Public health experts say exposure to any level of lead can be problematic, especially for children with developing brains. But the state has authority to force action only when testing exceeds the federal limit of 15 ppb.
DEQ spokeswoman Tiffany Brown said those actions can include public education initiatives, additional water quality sampling, fixture replacements and required use of corrosion control chemicals.
Responding to Flint, the state moved to prohibit a “pre-flushing” practice that critics said could lower lead levels samples collected during required testing periods. Snyder is urging the Legislature to strengthen sampling method laws and require annual testing at state-licensed facilities that serve kids or seniors, including schools and nursing homes.
Senate Minority Leader Jim Ananich, D-Flint, is backing the governor’s push for tougher lead limits but said the state must also help communities meet the goals.

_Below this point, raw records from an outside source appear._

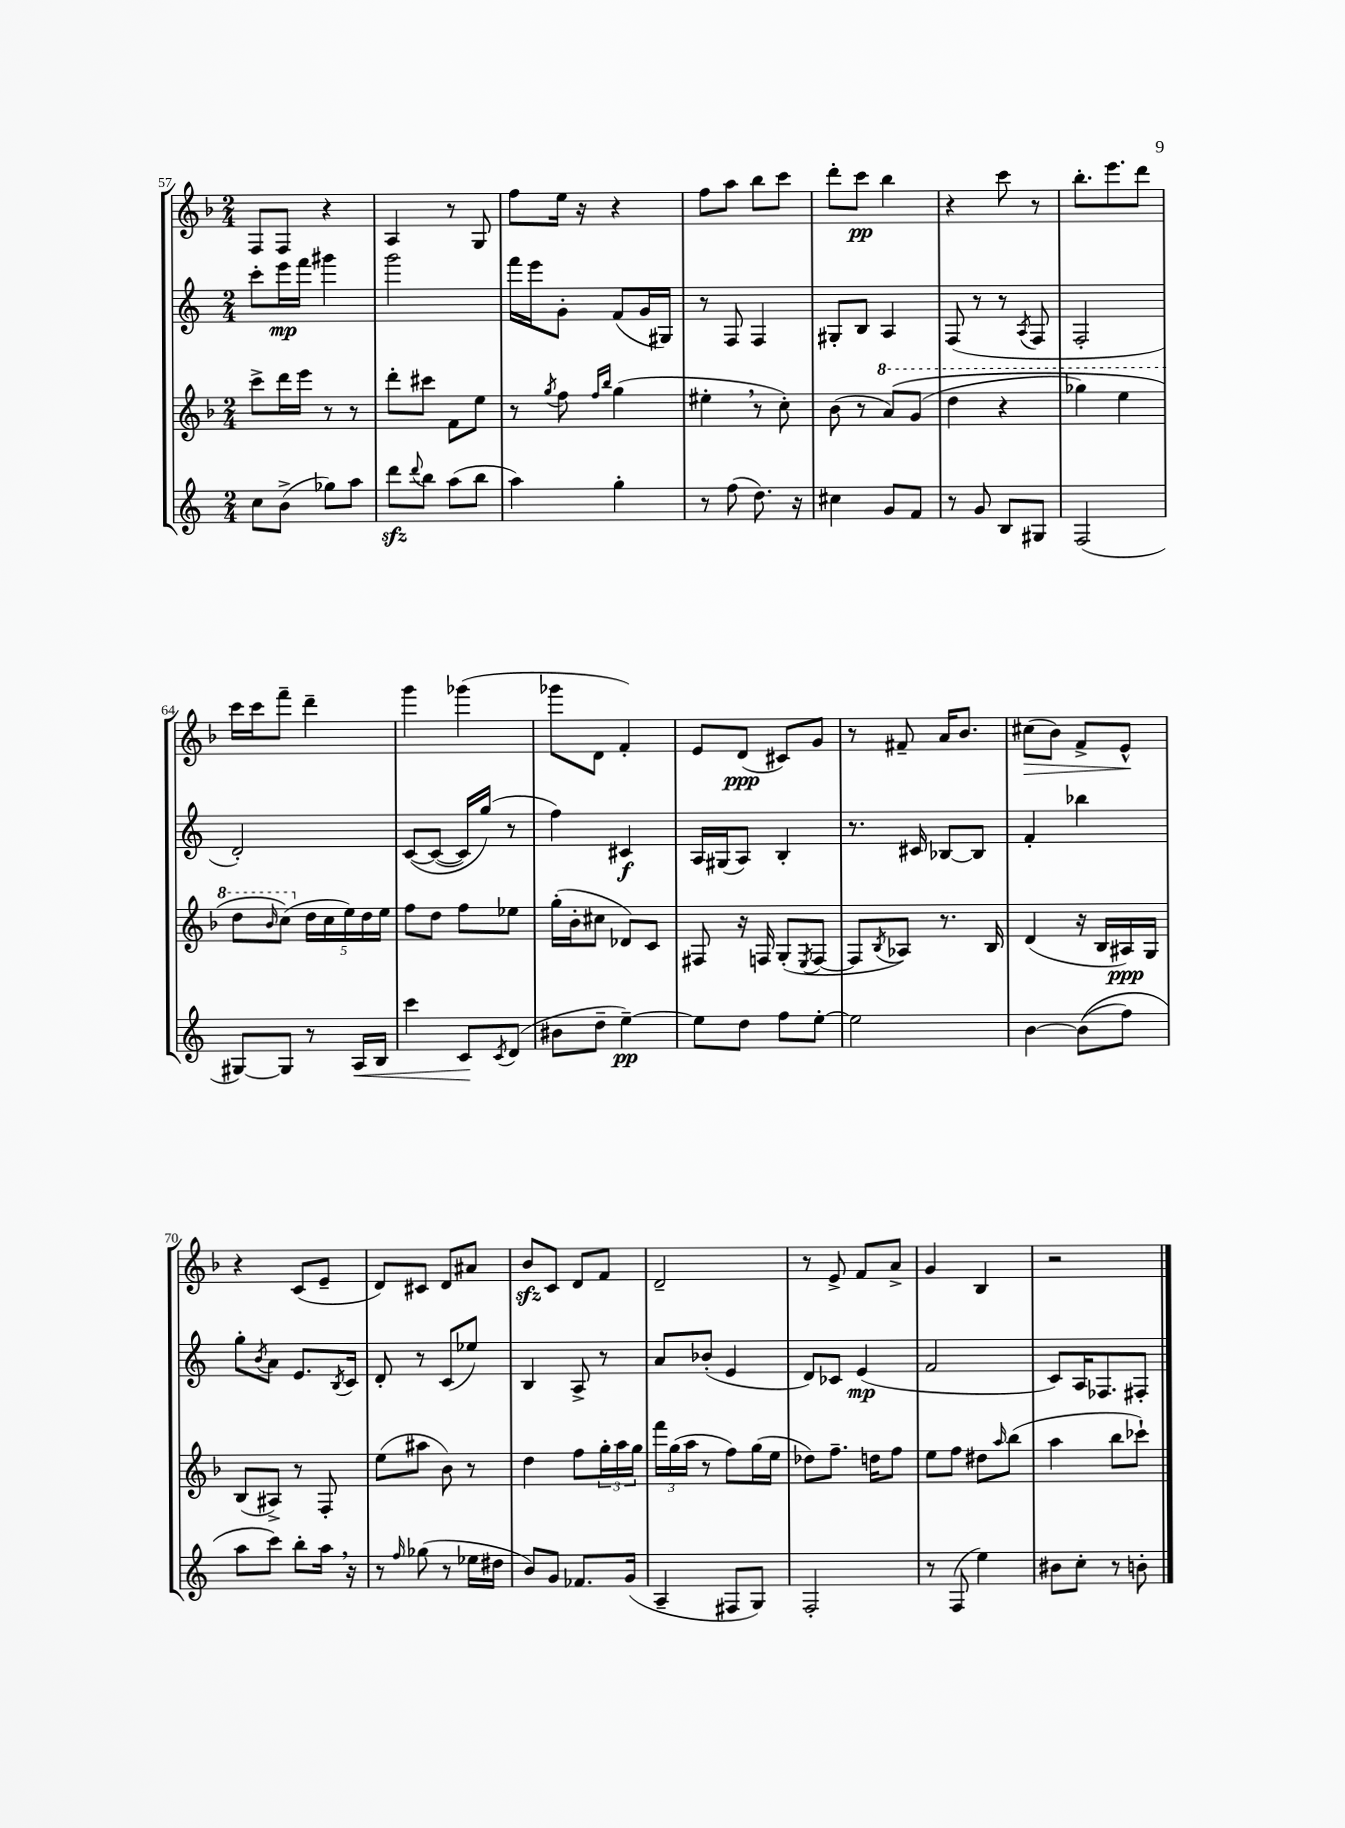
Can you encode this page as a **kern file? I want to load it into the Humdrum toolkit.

**kern	**kern	**kern	**kern
*staff4	*staff3	*staff2	*staff1
*clefG2	*clefG2	*clefG2	*clefG2
*k[]	*k[b-]	*k[]	*k[b-]
*M2/4	*M2/4	*M2/4	*M2/4
8cc	8ccc^	8ccc'	8F
(8b^	16ddd	16eee	8F
.	16eee	16fff	.
8gg-)	8r	4ggg#	4r
8aa	8r	.	.
=	=	=	=
8ddd	8ddd'	2ggg	4A
8qqddd	.	.	.
8bb	8ccc#	.	.
(8aa	8f	.	8r
8bb	8ee	.	8G
=	=	=	=
4aa)	8r	16fff	8ff
.	.	16eee	.
.	8qgg	.	.
.	8ff	8g'	16ee
.	.	.	16r
.	16qqff	.	.
.	16qqbb-	.	.
4gg'	(4gg	(8f	4r
.	.	16g	.
.	.	16G#)	.
=	=	=	=
8r	4ee#'	8r	8ff
(8ff	.	8F	8aa
8.dd)	8r	4F	8bb-
.	8cc')	.	8ccc
16r	.	.	.
=	=	=	=
4cc#	(8b-	8G#'	8ddd'
.	8r	8B	8ccc
8g	&(8aa)	4A	4bb-
8f	(8gg	.	.
=	=	=	=
8r	4ddd	(8F	4r
8g	.	8r	.
8B	4r	8r	8ccc
.	.	8qA	.
8G#	.	8F	8r
=	=	=	=
(2F	4ggg-)	2F'	8.bb-'
.	.	.	8.eee
.	4eee	.	.
.	.	.	8ddd
=	=	=	=
[8G#)	8ddd	2d')	16ccc
.	.	.	16ccc
.	16qqbb-	.	.
8G#]	(8ccc&)	.	8fff~
8r	20dd	.	4ddd~
.	20cc	.	.
.	20ee)	.	.
16A	.	.	.
.	20dd	.	.
16B	.	.	.
.	20ee	.	.
=	=	=	=
4ccc	8ff	&([8c	4ggg
.	8dd	(8c_	.
8c	8ff	16c])	(4ggg-
.	.	(16gg&)	.
8qc	.	.	.
(8d	8ee-	8r	.
=	=	=	=
8b#	(16gg'	4ff)	8ggg-
.	16b-'	.	.
8dd~	8cc#	.	8d
[4ee~)	8d-)	4c#	4f')
.	8c	.	.
=	=	=	=
8ee]	8F#	16A	8e
.	.	(16G#	.
8dd	16r	8A)	(8d
.	16F	.	.
8ff	(8G'	4B'	8c#)
.	8qE	.	.
[8ee'	[8F	.	8g
=	=	=	=
2ee]	8F]	8.r	8r
.	8qB-	.	.
.	8A-)	.	8f#~
.	.	16c#	.
.	8.r	[8B-	16a
.	.	.	8.b-
.	.	8B-]	.
.	16B-	.	.
=	=	=	=
[4b	(4d	4f'	(8cc#
.	.	.	8b-)
&((8b]	16r	4bb-	8f^
.	16B-	.	.
8ff)	16A#)	.	8e^^
.	16G	.	.
=	=	=	=
8aa	(8B-	8gg'	4r
.	.	8qb	.
8ccc&)	8A#^)	8a	.
8bb'	8r	8.e	(8c
16aa	8F'	.	8e~
.	.	8qB	.
16r	.	16c	.
=	=	=	=
8r	(8ee	8d'	8d)
16qqff	.	.	.
(8gg-	8aa#	8r	8c#
8r	8b-)	(8c	8d
16ee-	8r	8ee-)	8a#
16dd#	.	.	.
=	=	=	=
8b)	4dd	4B	8b-
8g	.	.	8c
8.f-	8ff	8A^	8d
.	24gg'	8r	8f
.	24aa	.	.
(16g	.	.	.
.	24gg	.	.
=	=	=	=
4A~	24fff	8a	2d~
.	(24gg	.	.
.	24aa	.	.
.	8r	(8b-'	.
8F#	8ff)	4e	.
8G)	(16gg	.	.
.	16ee	.	.
=	=	=	=
2F'	8dd-)	8d)	8r
.	8.ff~	8c-	8e^
.	.	(4e	8f
.	16dd	.	.
.	8ff	.	8a^
=	=	=	=
8r	8ee	2f	4g
(8F	8ff	.	.
4ee)	8dd#	.	4B-
.	16qqaa	.	.
.	(8bb-	.	.
=	=	=	=
8b#	4aa	8c)	2r
8cc'	.	16A	.
.	.	8.F-	.
8r	8bb-	.	.
8b'	8ccc-`)	8F#'	.
==	==	==	==
*-	*-	*-	*-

“I think we should provide a carrot and a stick,” Ananich said. “The stick is updated rules to protect people, and the carrot is funding whatever may be required.”
State legislators have so far approved more than $250 million in funding to help resolve the Flint water crisis, and Congress approved an addition $100 million for the city.
But Snyder’s call for additional funding to update aging infrastructure around the state has largely fallen on deaf ears in the Republican-led state Legislature. He proposed depositing $165 million into a statewide infrastructure fund in the current budget year; legislators gave him $5 million.
Cash-strapped Benton Harbor would be over the acceptable lead limit if Snyder’s lower threshold had been in place when the water was last tested in 2015. Lead levels came in at 13 ppb – under the federal level that would require official action, but still higher than much of the rest of Michigan.
Benton Harbor City Manager Darwin Watson said he supports Snyder’s new proposal and said lowering lead levels won’t require “a lot of remediation.”
Michael O’Malley, who oversees the city’s water treatment plant, said officials could take steps to reduce lead levels such as adding a “polyphosphate” to the water or driving up the pH – a measure of the water’s acidity – to expedite “scale forming,” which helps protect against corrosion. The elevated lead levels were mostly caused by older lead service lines running from private property to now-vacant homes, and the city replaces city-owned lead lines it discovers during testing, Watson said.
Benton Harbor had emergency managers until 2014, after Democratic former Gov. Jennifer Granholm first made the financial emergency declaration in 2010.
Snyder announced last week he will also pursue a new administrative rule requiring most public water systems to perform a “full system inventory” to identify materials, including lead service lines.
Flint stored its lead service line records on hand-written note cards, but surveys have since targeted more than 20,000 pipes for removal.
Benton Harbor’s O’Malley worked for the city’s water plant from 2008 to 2012 and came back in July after being let go. Since July, the city replaced seven lead service lines. He said it has replaced perhaps hundreds since the 1990s, but officials do not keep reliable records on how many still exist.